Excerpts from a dataset

====

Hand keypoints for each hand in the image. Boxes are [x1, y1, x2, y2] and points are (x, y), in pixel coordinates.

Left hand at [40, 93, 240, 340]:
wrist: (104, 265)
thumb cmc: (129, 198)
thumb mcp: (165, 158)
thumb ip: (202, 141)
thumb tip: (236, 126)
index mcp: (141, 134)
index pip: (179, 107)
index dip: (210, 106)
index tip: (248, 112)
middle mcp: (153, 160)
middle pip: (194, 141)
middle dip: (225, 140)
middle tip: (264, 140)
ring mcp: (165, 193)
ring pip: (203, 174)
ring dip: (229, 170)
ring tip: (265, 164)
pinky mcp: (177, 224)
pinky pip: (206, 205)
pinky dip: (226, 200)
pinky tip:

====

Problem
Could you write out, exactly, each line of the data above from the one containing "middle pip: (194, 141)" through the last, including both?

Answer area
middle pip: (194, 141)
middle dip: (225, 140)
middle tip: (264, 140)
ring mcp: (165, 193)
ring pip: (203, 174)
ring dip: (229, 170)
ring tip: (265, 164)
pinky mcp: (177, 224)
pinky pip: (206, 205)
pinky dip: (226, 200)
pinky tip:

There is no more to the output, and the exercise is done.